» **EXERCISE OBJECTIVE**: Below are several entries. Transcribe exactly those lines that fall from the one with "TN-13/2021-22/Continuous Computer Stationary/" through the one with "(To be filled", end lines included.

» **RECORDED DATA**:
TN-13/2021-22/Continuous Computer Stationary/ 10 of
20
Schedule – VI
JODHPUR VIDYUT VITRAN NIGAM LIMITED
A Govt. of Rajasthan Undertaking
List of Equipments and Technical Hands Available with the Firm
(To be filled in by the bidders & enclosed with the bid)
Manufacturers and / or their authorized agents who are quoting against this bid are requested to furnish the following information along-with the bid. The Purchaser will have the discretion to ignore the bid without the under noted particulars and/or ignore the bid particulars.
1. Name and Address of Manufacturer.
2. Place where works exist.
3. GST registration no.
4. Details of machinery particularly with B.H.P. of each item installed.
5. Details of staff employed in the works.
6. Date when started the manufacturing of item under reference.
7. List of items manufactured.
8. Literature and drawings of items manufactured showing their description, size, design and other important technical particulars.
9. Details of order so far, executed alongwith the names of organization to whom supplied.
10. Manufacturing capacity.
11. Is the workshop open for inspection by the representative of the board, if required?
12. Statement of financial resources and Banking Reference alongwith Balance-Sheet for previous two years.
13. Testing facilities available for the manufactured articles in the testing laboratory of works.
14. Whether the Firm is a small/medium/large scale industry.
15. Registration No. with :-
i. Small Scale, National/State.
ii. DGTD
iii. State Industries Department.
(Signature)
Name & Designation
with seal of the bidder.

--

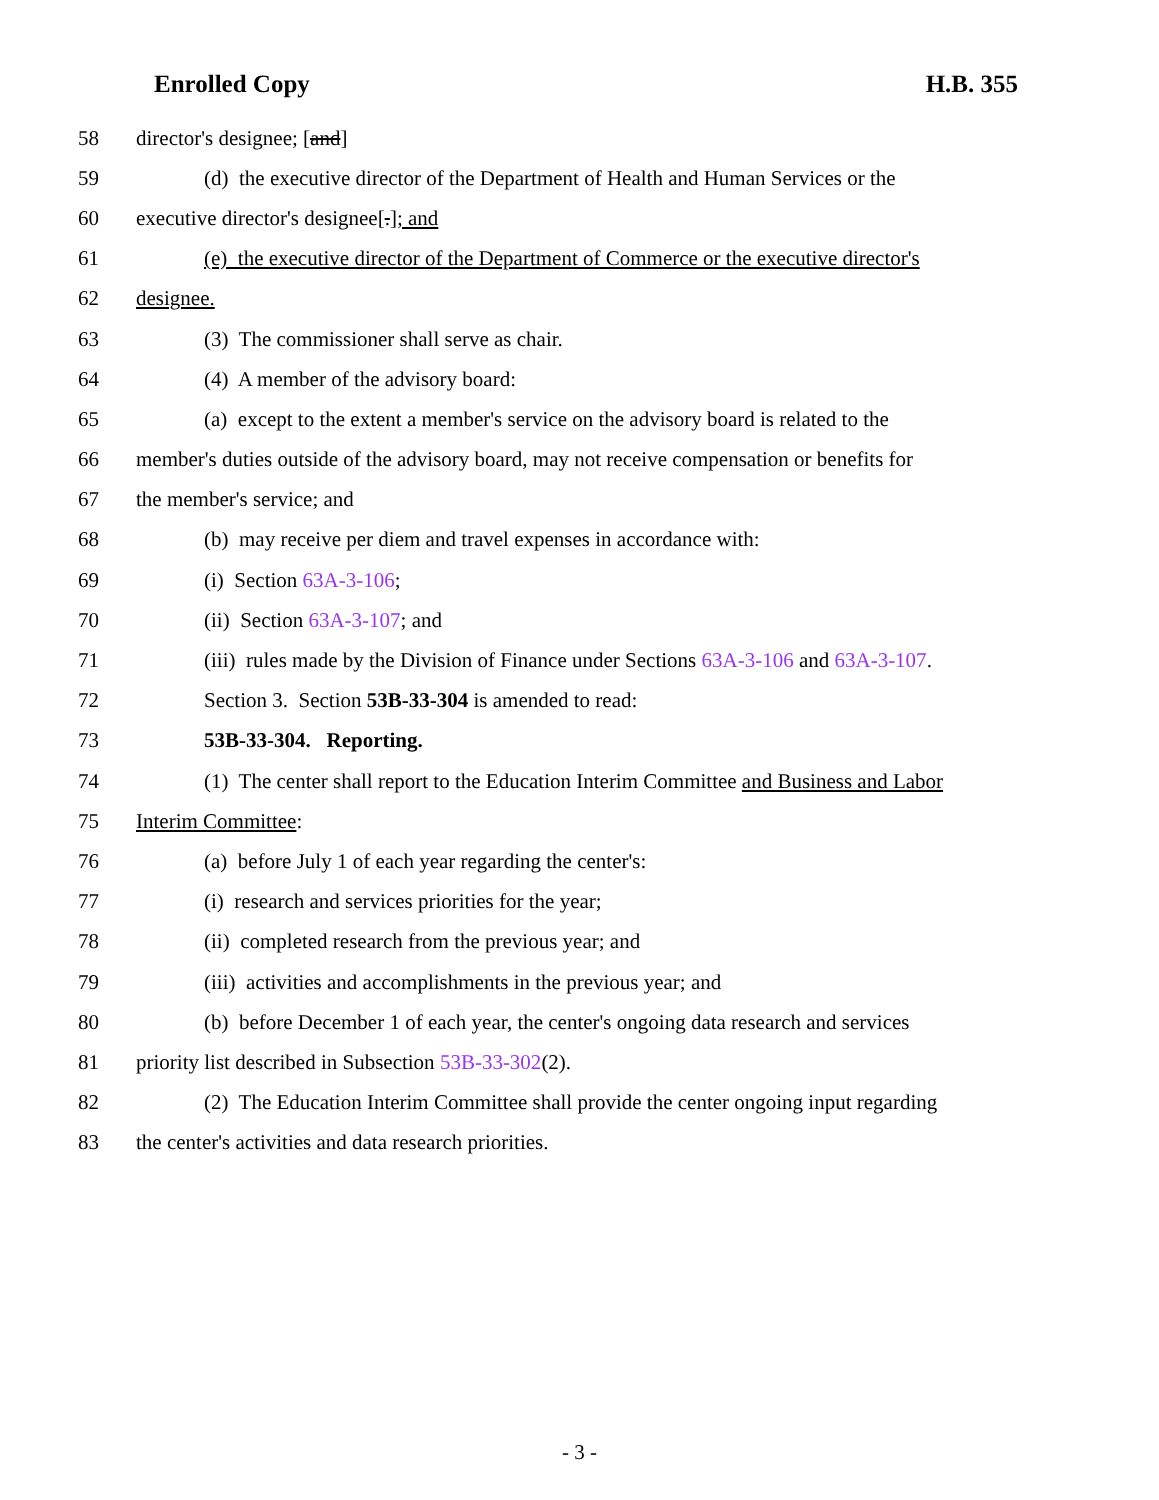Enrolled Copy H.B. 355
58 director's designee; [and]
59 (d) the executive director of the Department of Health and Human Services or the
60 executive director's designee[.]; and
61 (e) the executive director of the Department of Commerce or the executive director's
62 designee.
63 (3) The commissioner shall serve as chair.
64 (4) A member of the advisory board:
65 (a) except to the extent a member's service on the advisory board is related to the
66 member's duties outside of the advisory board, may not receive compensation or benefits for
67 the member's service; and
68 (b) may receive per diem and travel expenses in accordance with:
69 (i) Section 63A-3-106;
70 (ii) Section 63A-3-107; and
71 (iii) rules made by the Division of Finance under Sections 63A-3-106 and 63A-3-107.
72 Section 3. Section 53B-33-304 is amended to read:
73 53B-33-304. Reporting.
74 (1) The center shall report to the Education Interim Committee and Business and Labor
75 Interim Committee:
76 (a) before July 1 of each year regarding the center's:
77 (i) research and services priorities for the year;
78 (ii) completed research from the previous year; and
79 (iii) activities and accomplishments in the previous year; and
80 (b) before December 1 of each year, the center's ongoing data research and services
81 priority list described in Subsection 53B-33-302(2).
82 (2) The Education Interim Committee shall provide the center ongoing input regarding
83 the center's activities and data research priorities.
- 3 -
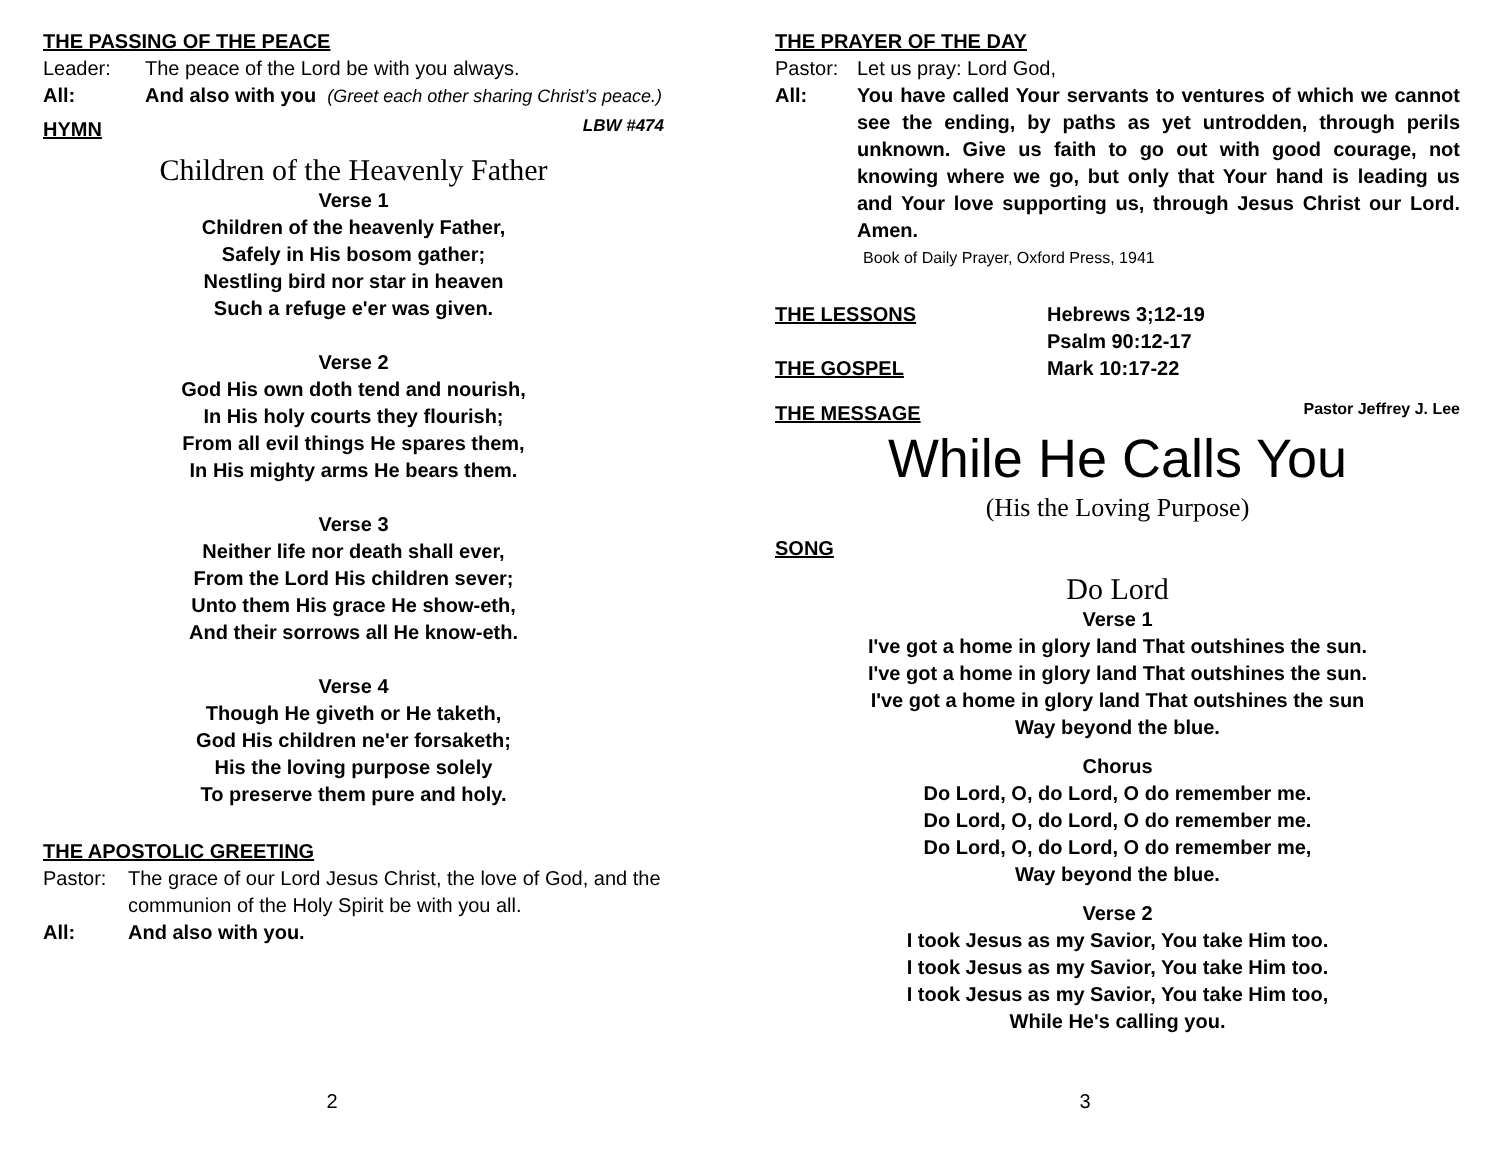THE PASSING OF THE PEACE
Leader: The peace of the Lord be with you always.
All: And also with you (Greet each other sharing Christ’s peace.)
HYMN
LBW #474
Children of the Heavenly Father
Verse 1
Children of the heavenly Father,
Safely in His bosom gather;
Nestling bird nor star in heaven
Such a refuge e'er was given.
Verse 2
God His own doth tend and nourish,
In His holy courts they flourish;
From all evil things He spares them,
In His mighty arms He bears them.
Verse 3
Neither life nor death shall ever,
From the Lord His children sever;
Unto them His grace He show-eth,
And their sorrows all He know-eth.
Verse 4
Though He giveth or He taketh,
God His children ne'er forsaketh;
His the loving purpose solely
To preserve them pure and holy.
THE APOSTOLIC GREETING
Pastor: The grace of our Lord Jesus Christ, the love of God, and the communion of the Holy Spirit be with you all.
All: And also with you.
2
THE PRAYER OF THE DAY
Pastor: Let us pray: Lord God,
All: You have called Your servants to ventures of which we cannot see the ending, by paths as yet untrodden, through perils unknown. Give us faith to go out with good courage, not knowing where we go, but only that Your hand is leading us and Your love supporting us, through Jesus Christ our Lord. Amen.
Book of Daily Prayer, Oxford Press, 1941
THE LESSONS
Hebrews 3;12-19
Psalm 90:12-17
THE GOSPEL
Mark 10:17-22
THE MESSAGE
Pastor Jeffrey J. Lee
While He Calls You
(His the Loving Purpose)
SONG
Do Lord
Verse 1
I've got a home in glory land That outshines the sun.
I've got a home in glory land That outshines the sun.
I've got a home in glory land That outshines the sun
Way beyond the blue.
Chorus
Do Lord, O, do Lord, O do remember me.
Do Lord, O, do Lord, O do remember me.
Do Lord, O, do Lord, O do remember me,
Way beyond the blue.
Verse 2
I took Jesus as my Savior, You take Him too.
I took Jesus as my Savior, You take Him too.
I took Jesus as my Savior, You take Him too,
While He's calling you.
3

» **OUTPUT OF THE EXERCISE**:
TN-13/2021-22/Continuous Computer Stationary/ 10 of
20
Schedule – VI
JODHPUR VIDYUT VITRAN NIGAM LIMITED
A Govt. of Rajasthan Undertaking
List of Equipments and Technical Hands Available with the Firm
(To be filled in by the bidders & enclosed with the bid)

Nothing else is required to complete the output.